Some interesting new commentary on the FDA's war on salt is coming from a pretty good authority on food and health. Medical doctor and professional chef Michael S. Fenster writes in The Atlantic that the FDA's proposed regulations on salt won't only make food taste worse, it won't do a thing to improve Americans' cardiovascular health. And he cites a pretty impressive new study showing just that:
A study published in 2011 by Dr. Jan Staessen followed about 3,700 patients for eight years and divided them into tertiles of low, medium, and high sodium intake. The highest death rate was in the group with the lowest sodium intake; the lowest death rate was in the group with the highest sodium intake. An even larger study was done by Dr. Salim Yusef and his group out of McMaster University in Canada and published in The Journal of the American Medical Association in 2011. Over 30,000 people were studied for about four years. They examined low sodium intake (less than 2.3 grams), moderate intake (2.3 to seven grams), and high intake (more than seven grams) and found at the extremely high levels there was an increased risk of cardiovascular events.
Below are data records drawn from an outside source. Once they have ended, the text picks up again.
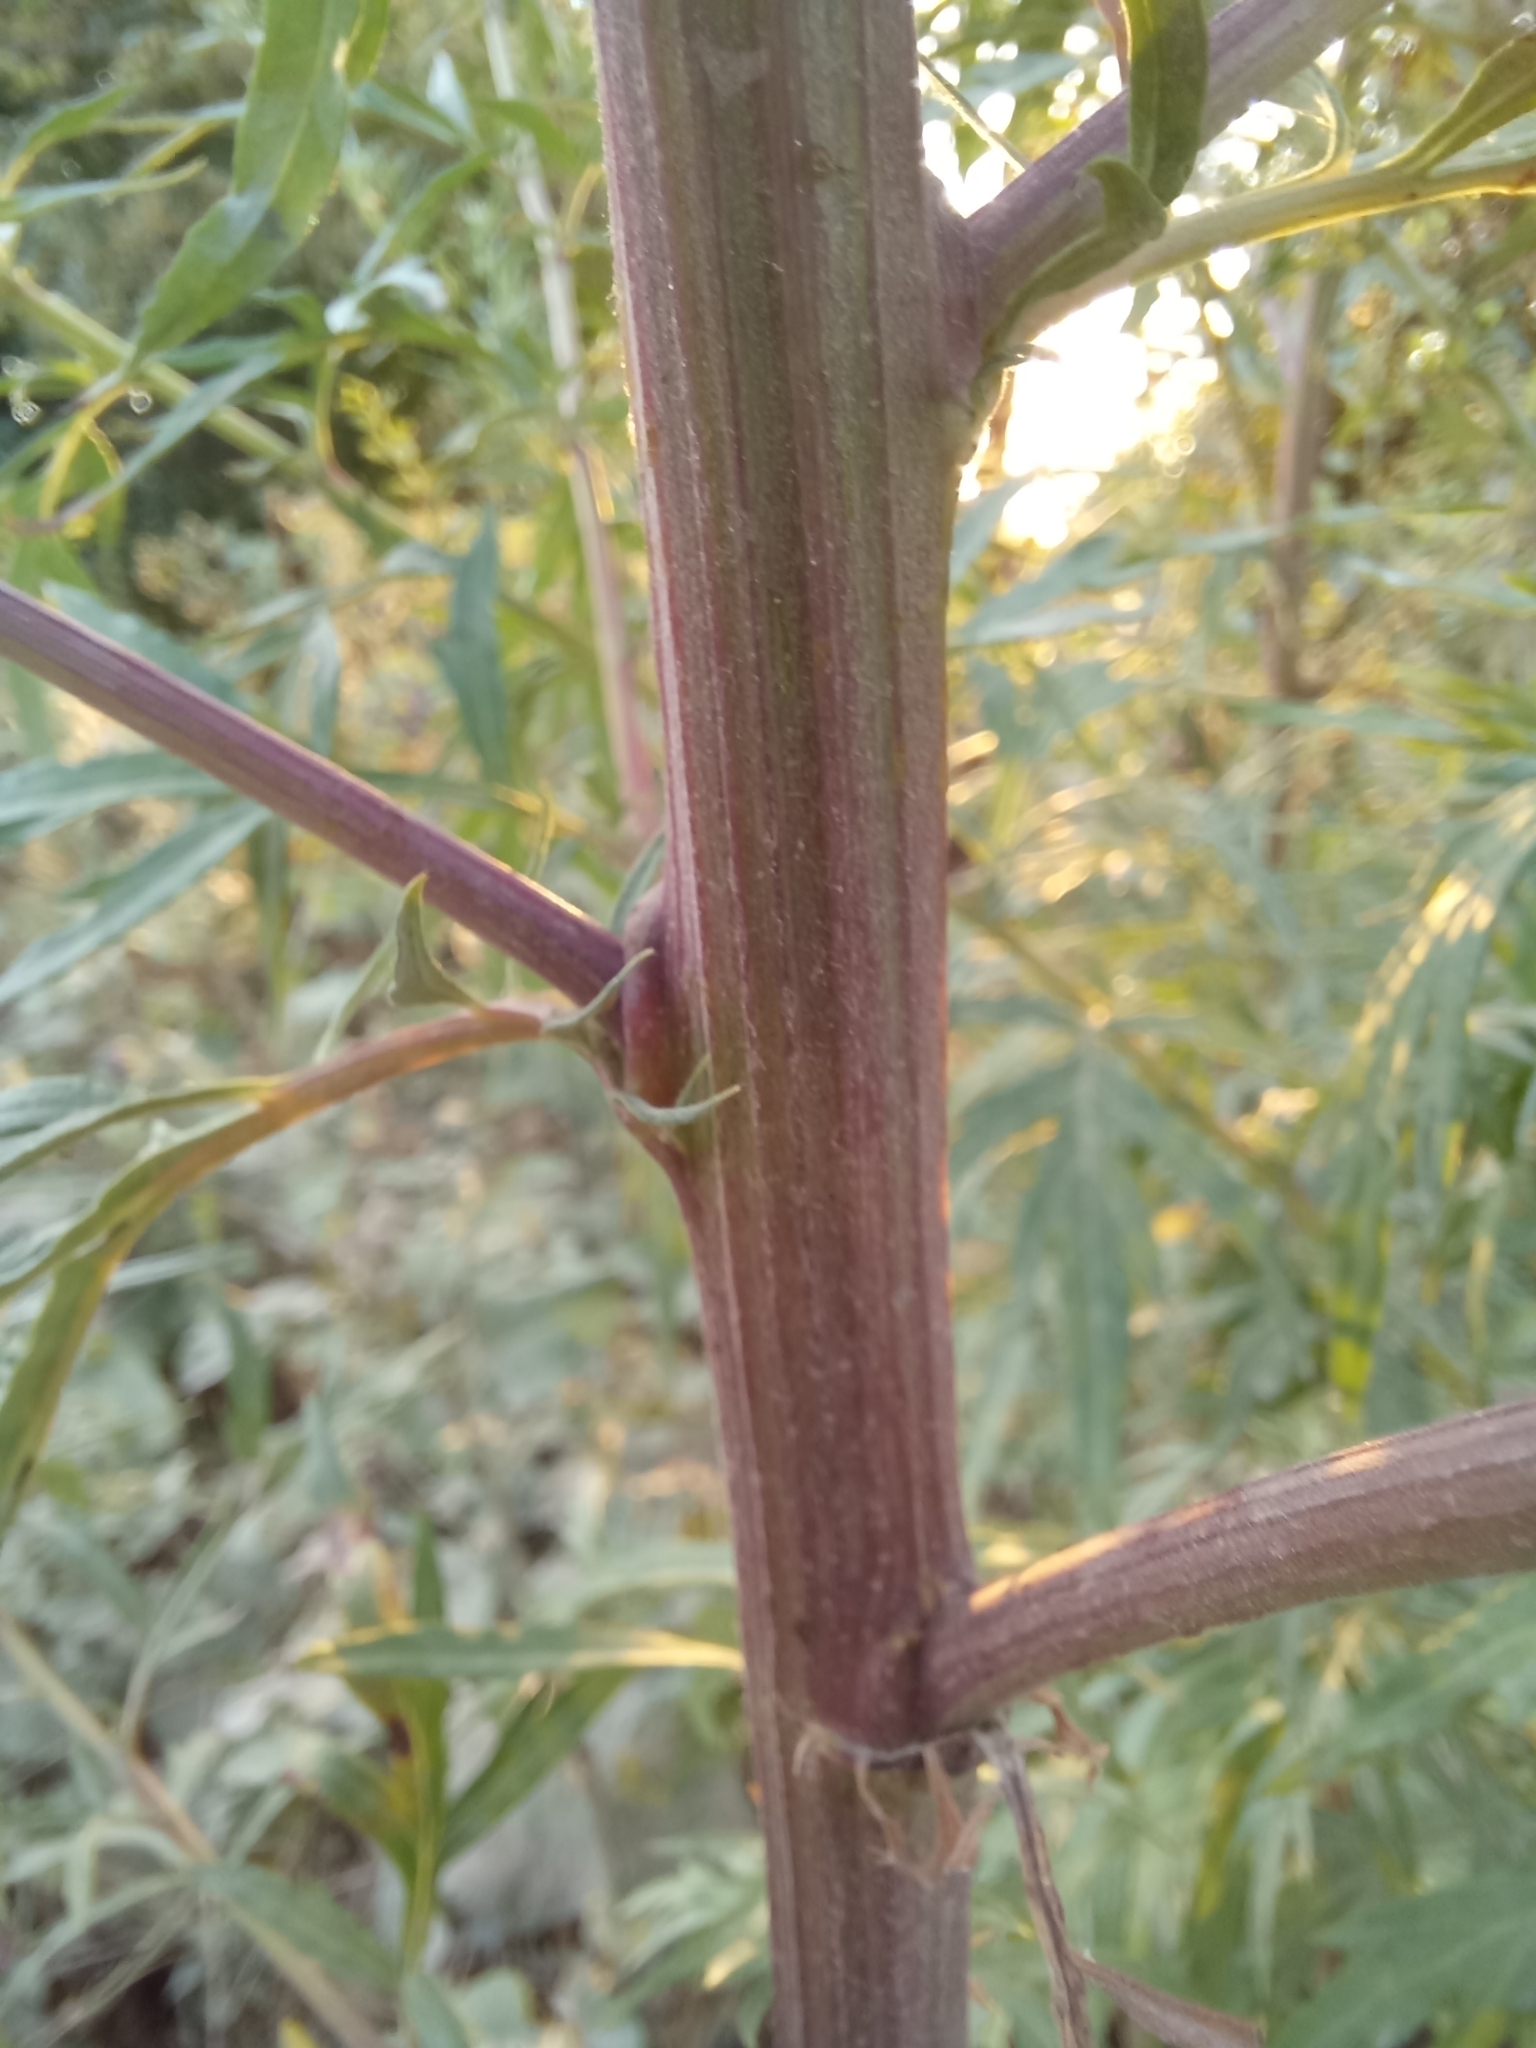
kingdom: Plantae
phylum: Tracheophyta
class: Magnoliopsida
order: Asterales
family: Asteraceae
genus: Artemisia
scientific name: Artemisia vulgaris
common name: Mugwort
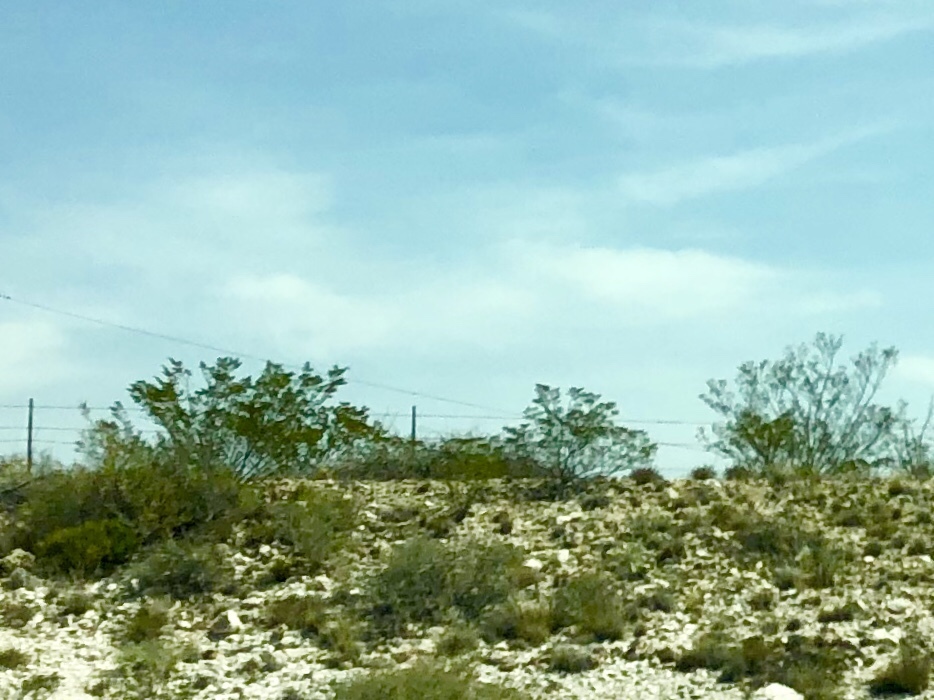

However, they also found that at the low level of sodium intake there was an increased risk of cardiovascular death and increased risk of hospitalization for heart failure. The low sodium intake group also had a 2.5 percent increase in their cholesterol and a seven percent increase in their triglyceride levels. The moderate sodium intake group (consuming between 2.3 and seven grams of sodium per day — well within the daily consumption of the average American) had the lowest risk of cardiovascular morbidity and mortality.
Despite this (and many other studies), the FDA appears not to be backing down off its attacks on salt. Nor do the food nannies who manage to ignore these latest studies.